I am generally skeptical of breathless “AI” boosterism. LLMs have given us some astonishing surprises in the last few years, and we can expect more surprises over the next few years at least, but it is preposterous to see artificial superintelligence is on the horizon. LLMs have differently-shaped strengths and limitations from familiar proceedural computing systems, but the contrasts with what we see from human cognition make it obvious that there are a lot of things humans do which they simply cannot.
I am generally disgusted by the disdain both for the arts and for artists in how “AI” boosters imagine replacing artists with robots. Surprising and weirdly impressive as developments in “‘AI’ art” art have been in the last few years, I cannot imagine thinking that “AI” is on a trajectory toward replacing novelists, painters, filmmakers, et cetera. I join those who refer to “‘AI’ art” as “slop” because of its deeply schlocky quality.

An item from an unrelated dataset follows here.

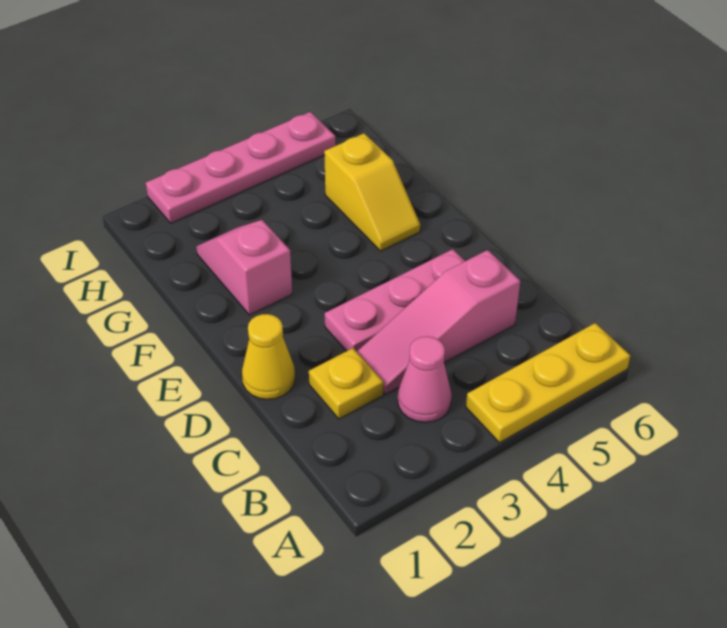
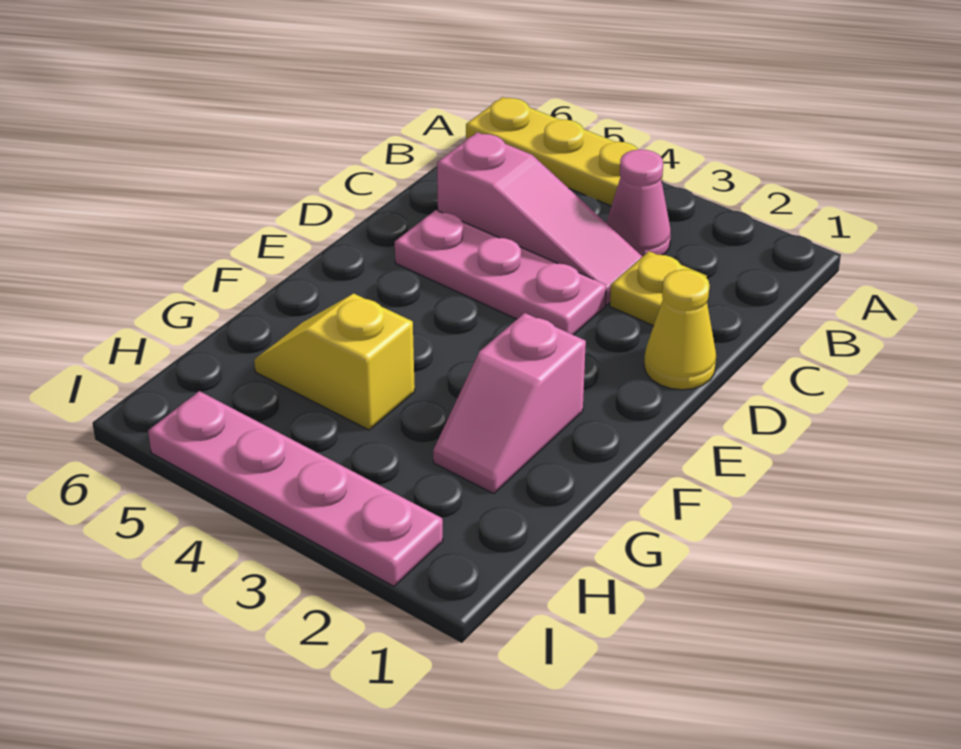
yellow slope F5:G5 level 1 top G -> yellow slope G4:G5 level 1 top 4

But I don’t want to be a one-dimensional “AI” hater, and have been challenging myself to think about ways these tools can be useful. So here’s an idea I’m not sure is right, offered as a provocation to my thinking and others’.

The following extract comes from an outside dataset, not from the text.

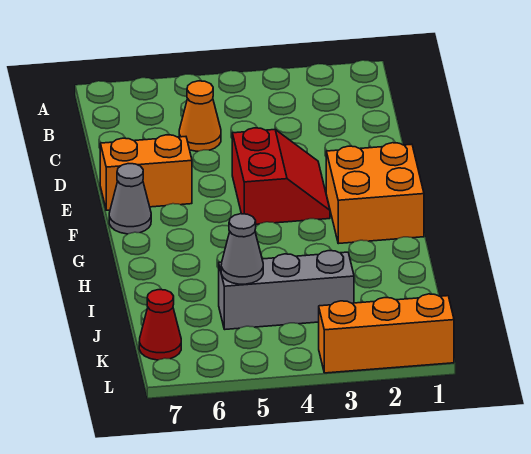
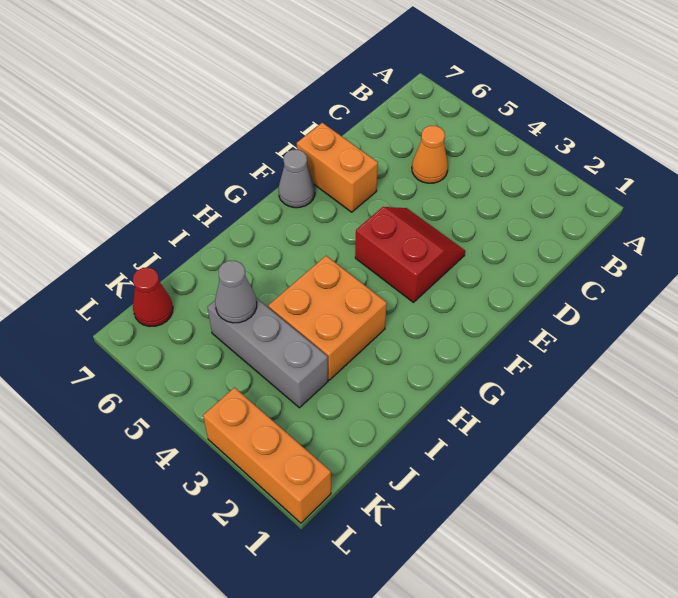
red slope E3:F4 level 1 top 4 -> red slope E3:F4 level 1 top F
orange brick F1:G2 level 1 -> orange brick H3:I4 level 1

Maybe “AI” illustrations are not a big problem because their distinctive janky quality signals what they are, meta-communicating I am using this as an ephemeral little instrument to communicate a simple intent, rather than as a subtle work.
When generative “AI” image tools were new, I experimented a bit. I made this little meme image quoting a Lou Reed song by asking “AI” to give me a “sneering Statue Of Liberty”. I am satisfied with it delivering a little something I could neither draw nor afford to pay an artist to do.
I think that plays because it is not a subtle work. A picture is worth a thousand words and I wouldn’t ask “‘AI’ art” to do that … but sometimes you just need an illustration worth less than a dozen words. There are plenty of bland corporate filler illustrations which express no profound human intent. I know using “AI” deprives illustrators of jobs making this stuff, but isn’t that the kind of elimination of toil we should embrace as enabling Fully Automated Luxury Gay Space Communism?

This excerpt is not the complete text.